From my personal experience, I believe the primary and secondary schools of Prince George’s County are operated by the dysfunctional and corrupt P.G. County Board of Education. My entire experience at P.G. County primary and secondary public schools has been unpleasant, dreadful, and fearful. The first day I entered kindergarten, I sensed bad karma. The majority of the people were malicious and rude.
During my years of middle school, I received harsh threats and unwelcoming gestures from students and faculty. In one case, without any reason, a gang of students blocked my locker and cursed at me. One kid grasped my arm and looked as if he was about to pummel me into the ground. In any case, I managed to survive. In another case, I witnessed a few students purposely throwing basketballs at a kid in the gymnasium. In all cases the faculty ignored the students’ malicious activity; I was shocked.

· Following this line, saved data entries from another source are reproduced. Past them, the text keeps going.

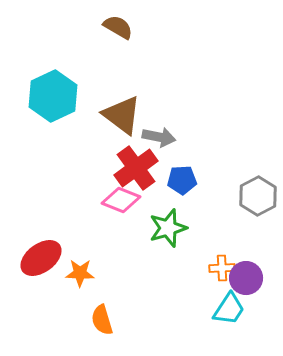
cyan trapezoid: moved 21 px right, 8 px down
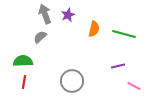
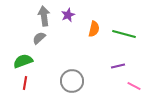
gray arrow: moved 1 px left, 2 px down; rotated 12 degrees clockwise
gray semicircle: moved 1 px left, 1 px down
green semicircle: rotated 18 degrees counterclockwise
red line: moved 1 px right, 1 px down
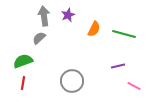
orange semicircle: rotated 14 degrees clockwise
red line: moved 2 px left
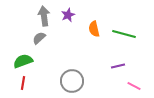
orange semicircle: rotated 140 degrees clockwise
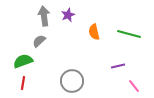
orange semicircle: moved 3 px down
green line: moved 5 px right
gray semicircle: moved 3 px down
pink line: rotated 24 degrees clockwise
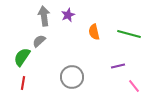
green semicircle: moved 1 px left, 4 px up; rotated 36 degrees counterclockwise
gray circle: moved 4 px up
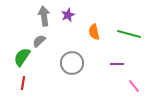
purple line: moved 1 px left, 2 px up; rotated 16 degrees clockwise
gray circle: moved 14 px up
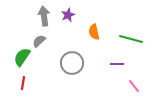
green line: moved 2 px right, 5 px down
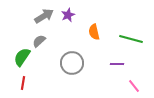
gray arrow: rotated 66 degrees clockwise
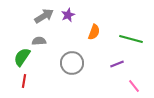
orange semicircle: rotated 147 degrees counterclockwise
gray semicircle: rotated 40 degrees clockwise
purple line: rotated 24 degrees counterclockwise
red line: moved 1 px right, 2 px up
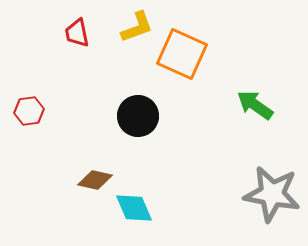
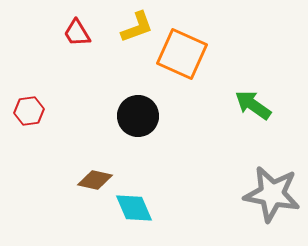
red trapezoid: rotated 20 degrees counterclockwise
green arrow: moved 2 px left
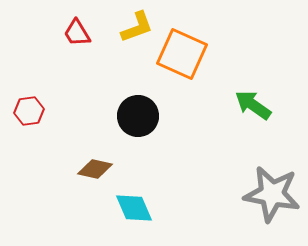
brown diamond: moved 11 px up
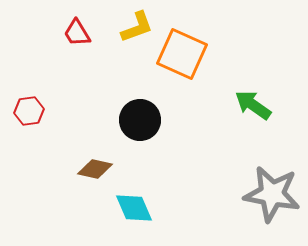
black circle: moved 2 px right, 4 px down
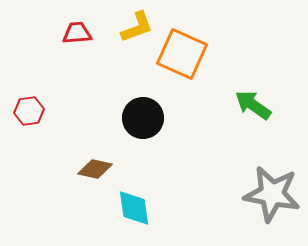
red trapezoid: rotated 116 degrees clockwise
black circle: moved 3 px right, 2 px up
cyan diamond: rotated 15 degrees clockwise
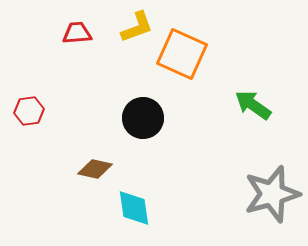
gray star: rotated 26 degrees counterclockwise
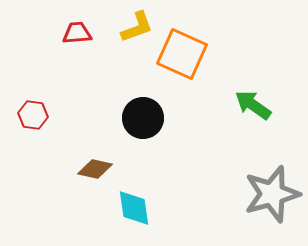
red hexagon: moved 4 px right, 4 px down; rotated 16 degrees clockwise
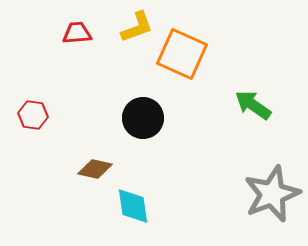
gray star: rotated 6 degrees counterclockwise
cyan diamond: moved 1 px left, 2 px up
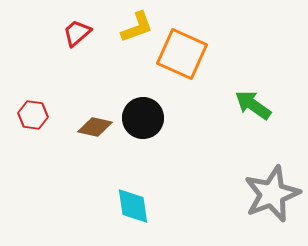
red trapezoid: rotated 36 degrees counterclockwise
brown diamond: moved 42 px up
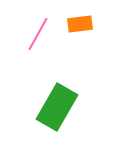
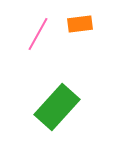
green rectangle: rotated 12 degrees clockwise
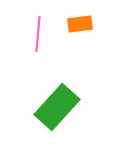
pink line: rotated 24 degrees counterclockwise
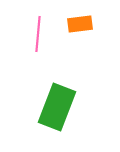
green rectangle: rotated 21 degrees counterclockwise
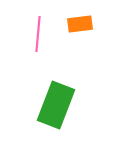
green rectangle: moved 1 px left, 2 px up
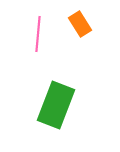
orange rectangle: rotated 65 degrees clockwise
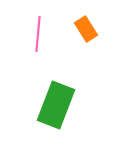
orange rectangle: moved 6 px right, 5 px down
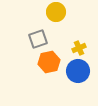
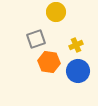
gray square: moved 2 px left
yellow cross: moved 3 px left, 3 px up
orange hexagon: rotated 20 degrees clockwise
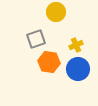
blue circle: moved 2 px up
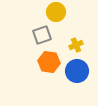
gray square: moved 6 px right, 4 px up
blue circle: moved 1 px left, 2 px down
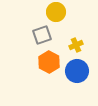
orange hexagon: rotated 20 degrees clockwise
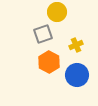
yellow circle: moved 1 px right
gray square: moved 1 px right, 1 px up
blue circle: moved 4 px down
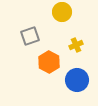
yellow circle: moved 5 px right
gray square: moved 13 px left, 2 px down
blue circle: moved 5 px down
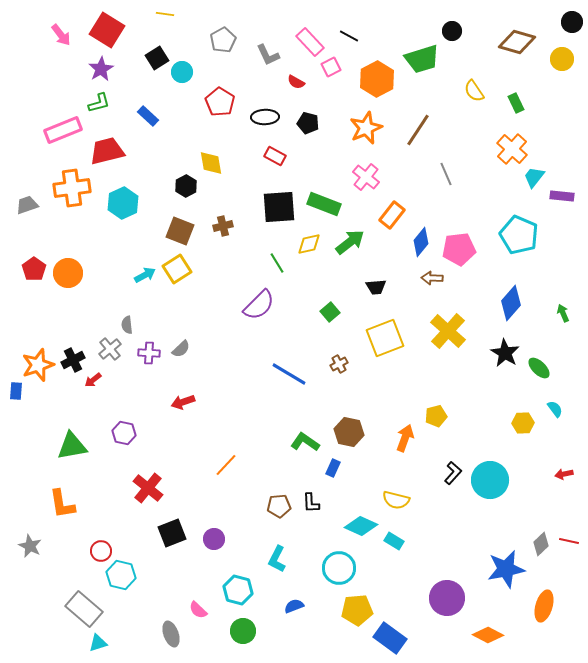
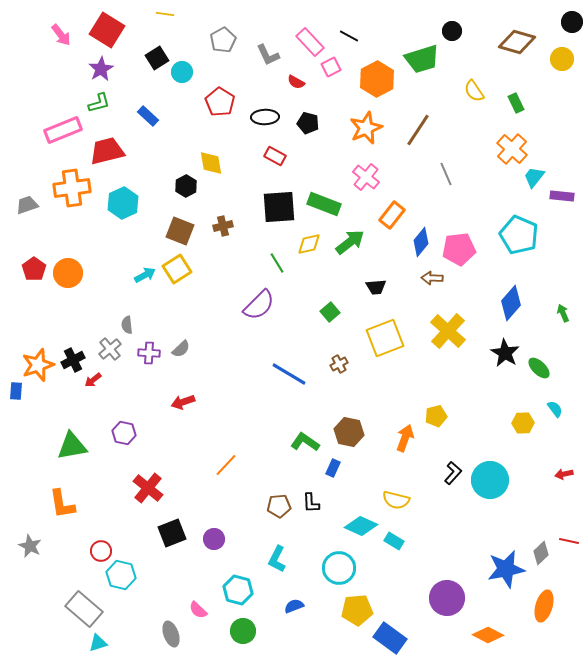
gray diamond at (541, 544): moved 9 px down
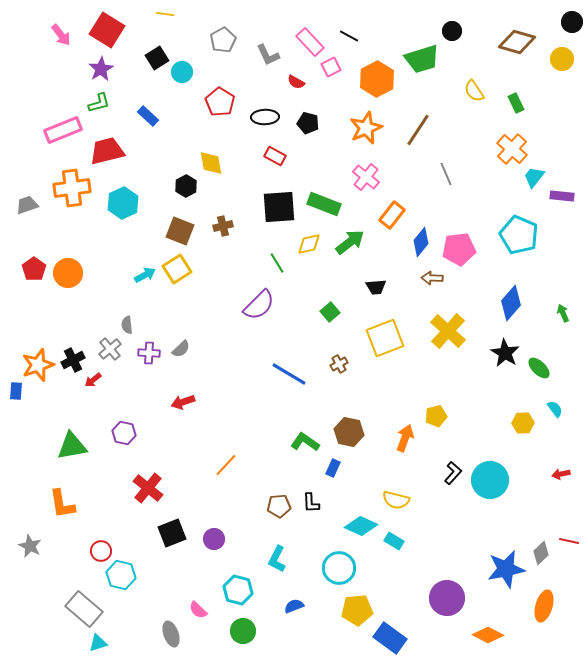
red arrow at (564, 474): moved 3 px left
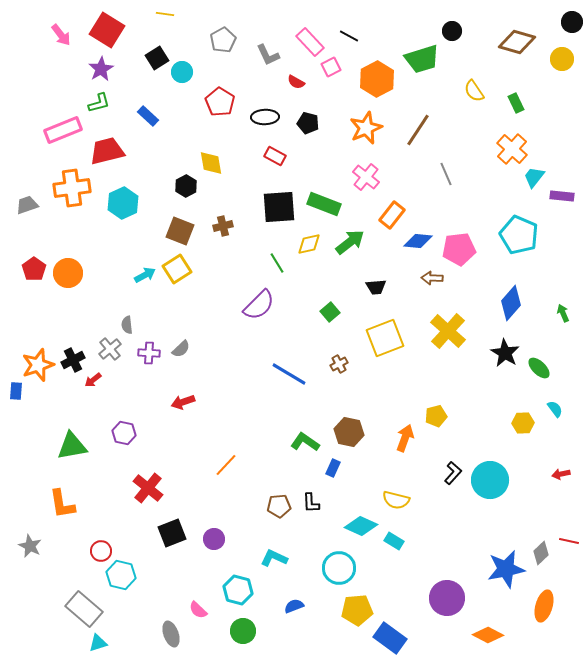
blue diamond at (421, 242): moved 3 px left, 1 px up; rotated 56 degrees clockwise
cyan L-shape at (277, 559): moved 3 px left, 1 px up; rotated 88 degrees clockwise
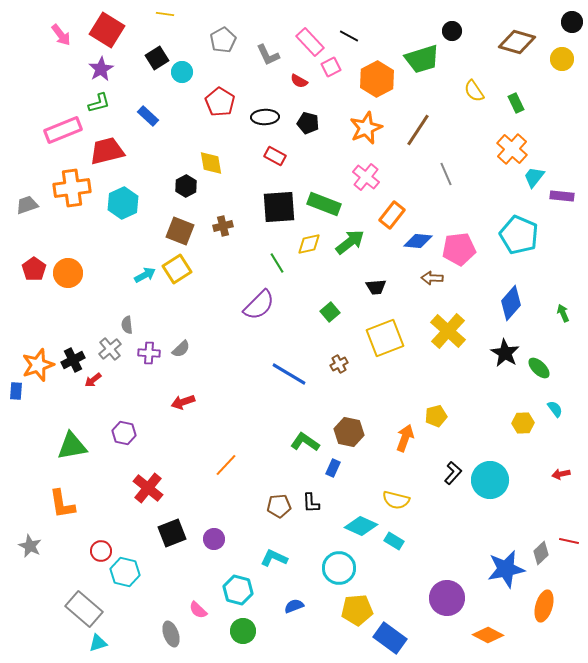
red semicircle at (296, 82): moved 3 px right, 1 px up
cyan hexagon at (121, 575): moved 4 px right, 3 px up
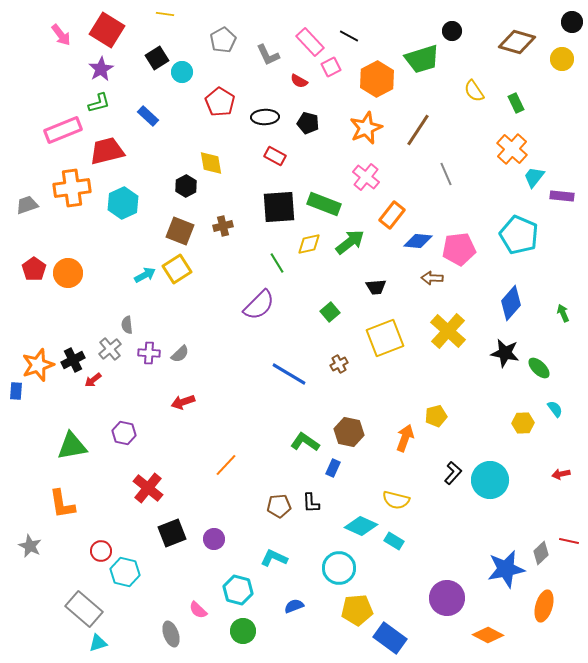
gray semicircle at (181, 349): moved 1 px left, 5 px down
black star at (505, 353): rotated 20 degrees counterclockwise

The first day at my high school, ERHS, known as the “School of Excellence,” was the day I thought “Wow, for the first time in my life I will be attending a school that would give me the opportunity to experience ‘real’ education.” Of course, it was impossible to test that assumption on the first day of school, but the praise from the journalists and the public, gave me the impression that this public high-school was a prestigious school that guided their students through an exceptional education.
The real truth was that the school’s reputation that most of us knew as the “school of excellence” was from a legacy that expired years earlier in the 20th century. When I was going deaf, I requested a change of my Spanish teacher who would continually mock me by saying, “Why can’t you say it the way I say it?” With such mistreatment I was shocked to witness a lack of consideration or compassion. Instead, I experienced extreme reprisal for reporting misguidance of the counselors and many of the faculty members who were trying to hide the truth about their lack of concern for many students.
According to the Gazette, ERHS “guidance counselor Dr. William Coon said the school handled some scheduling conflicts because students weren’t satisfied with their course loads.” On the contrary, from 2002 through 2006 at ERHS, there were problems and errors every year in my schedules, because the administrators made careless mistakes. I was not alone. Many of my fellow classmates had mistakes in their schedules with courses that were never requested, schedules overlapping extra courses, schedules with too few courses, etc. It was apparent that this public high school enjoyed playing the “blame game” by accusing the students and their parents of being irresponsible or apathetic. In reality, my entire pre-college public school experience was unnecessarily miserable because the teachers and administrators worried more about their jobs, than educating, due to the disingenuous philosophy that is still endemic to the Prince George’s County Public Schools system.